[Opening Given text section]

Ruskamp, who talks with consumers in grocery stores as part of her volunteering for CommonGround, said she was surprised by the mental image of family farms. She described the ideas of many people who spoke with her as resembling the farms of the 1930s.
Wistful ideas of “the family farm”—something very few Americans have any direct contact with anymore—which resemble Grant Wood paintings or the Old McDonald nursery rhyme, are sadly not uncommon with consumers.
The prevalence of that romantic imagery may have something to do with the prevalence of respondents who believed the family farm is dying in the U.S.
“We have to do a better message of telling who we are as family farms,” Ruskamp said decisively.
She described a number of her encounters with nonfarmers—both in the store and invited to see her feedlot—where her explanations of the use of hormones in the cattle were met with surprise followed by understanding.
One final area of interest in the survey was the disconnect between what sources moms thought were reliable for food information and the sources they actually turned to for that information. While 67 percent of respondents said farmers should be a key resource for consumers seeking information on food and farming, only 20 percent did so. When it comes to where they get their food and farming information, 68 percent said they turn to traditional media and the internet.
When asked about this, Ruskamp said it was an area needing greater attention.
“There’s just a lot of misinformation. And I feel bad for [consumers] because what they’re reading is not always true. We [farmers and ranchers] need to continue our own social media efforts and telling people what we do.”
Reaching out via social media has been one way many producers are trying to combat this problem, and is a lot of what Common- Grounds does. But it’s not an easy or quick-fix solution.
Ruskamp, a blogger herself—find her at DustInMy Coffee.blogspot.com/— spoke of the difficulty faced by producers trying to reach out to consumers through social media. She pointed out how difficult it can be to reach people and not get buried in the avalanche of social media at the same time. Even when she has reached out directly by speaking to people at grocery stores, she described some difficulty in the form of consumer suspicion.
“It was kind of a surprise to them that farmers would be out there trying to explain about farming rather than selling a product.”
But there was a good deal to be excited about with the survey results as well. Not only did a majority of respondents reject the propaganda circulated by animal rights groups and misguided mainstream media that farmers mistreat their animals, but there was ample opportunity to improve consumer understanding.
“In this survey, there was a lot of potential,” said Ruskamp. “There were a lot of neutral answers, so there’s potential.”
The area of greatest confusion for consumers, according to Ruskamp, was understanding labels. Given the multitudes of labels, some of which mean absolutely nothing legally, a little consumer education could go a long way.
Another area Ruskamp personally saw as being rich for improvement was educating those people consumers turn to for information, such as dieticians.
“We speak to a lot of dieticians because people are asking them questions about what we do and they don’t know.” She described how reaching out to dieticians directly via things like farm tours of crop farms, feedlots, and other agricultural institutions was a great tool because such efforts had “really good responses from the public.”
CommonGround is a grassroots organization of volunteer farm women who seek to improve the conversation between “women who grow food, and the women who buy it.” The primary strategy of the group is to engage women on a personal level by sharing their personal experiences and talking with them in both inperson and online ways.
The CommonGround website includes a number of easy-to-read, easy-to-navigate pages addressing common misconceptions about farming and concerns mothers might have about food.
Many topics include eyecatching infographics with sourced references and video interviews with various farm women. Blog posts, personal recipes from the volunteers’ own tables, and even maps to find volunteers are all features of the organization’s outreach efforts.

[Closing Given text section]
[Opening Provided records section]

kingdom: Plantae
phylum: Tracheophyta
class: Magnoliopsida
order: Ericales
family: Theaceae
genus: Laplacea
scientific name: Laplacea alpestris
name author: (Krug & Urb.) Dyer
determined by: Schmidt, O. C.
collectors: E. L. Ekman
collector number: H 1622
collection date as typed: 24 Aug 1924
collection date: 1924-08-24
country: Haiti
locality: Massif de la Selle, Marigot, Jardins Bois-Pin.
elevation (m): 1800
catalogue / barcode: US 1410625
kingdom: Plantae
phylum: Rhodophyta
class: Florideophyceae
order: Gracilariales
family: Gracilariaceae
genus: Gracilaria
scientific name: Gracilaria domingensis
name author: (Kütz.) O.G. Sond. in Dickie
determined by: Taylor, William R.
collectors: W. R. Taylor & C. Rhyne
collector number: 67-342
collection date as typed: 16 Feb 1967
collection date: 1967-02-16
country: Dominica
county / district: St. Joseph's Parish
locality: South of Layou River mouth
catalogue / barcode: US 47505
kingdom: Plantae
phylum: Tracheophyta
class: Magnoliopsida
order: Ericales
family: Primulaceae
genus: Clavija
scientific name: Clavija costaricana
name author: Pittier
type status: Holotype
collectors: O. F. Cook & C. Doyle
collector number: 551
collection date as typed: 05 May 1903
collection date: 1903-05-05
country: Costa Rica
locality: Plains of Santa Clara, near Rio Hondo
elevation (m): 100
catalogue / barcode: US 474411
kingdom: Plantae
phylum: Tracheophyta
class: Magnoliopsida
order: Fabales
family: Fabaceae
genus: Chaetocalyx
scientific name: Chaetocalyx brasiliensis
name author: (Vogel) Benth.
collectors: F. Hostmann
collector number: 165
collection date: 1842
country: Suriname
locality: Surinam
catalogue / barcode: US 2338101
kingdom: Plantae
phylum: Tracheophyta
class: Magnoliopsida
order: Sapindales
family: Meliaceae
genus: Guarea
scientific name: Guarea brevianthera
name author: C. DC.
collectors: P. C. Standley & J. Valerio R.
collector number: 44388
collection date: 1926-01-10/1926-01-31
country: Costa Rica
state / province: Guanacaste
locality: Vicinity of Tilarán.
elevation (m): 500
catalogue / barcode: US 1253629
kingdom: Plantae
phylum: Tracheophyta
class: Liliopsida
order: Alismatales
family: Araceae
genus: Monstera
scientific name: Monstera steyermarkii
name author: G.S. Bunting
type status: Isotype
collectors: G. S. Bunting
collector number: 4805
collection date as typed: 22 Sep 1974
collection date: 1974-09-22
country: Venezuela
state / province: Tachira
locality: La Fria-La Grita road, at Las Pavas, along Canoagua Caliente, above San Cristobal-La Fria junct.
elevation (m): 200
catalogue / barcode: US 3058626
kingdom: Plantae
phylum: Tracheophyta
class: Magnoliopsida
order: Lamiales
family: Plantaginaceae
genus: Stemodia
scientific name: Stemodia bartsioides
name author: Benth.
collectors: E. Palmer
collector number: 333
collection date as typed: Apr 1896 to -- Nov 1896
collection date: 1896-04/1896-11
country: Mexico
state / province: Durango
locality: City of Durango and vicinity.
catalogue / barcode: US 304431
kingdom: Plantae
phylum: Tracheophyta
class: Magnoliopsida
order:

[Closing Provided records section]

- **Task requirements**: In the text about CommonGround and the survey of moms, what share of respondents said they get their food and farming information from traditional media and the internet?

- **Problem solution**: 68 percent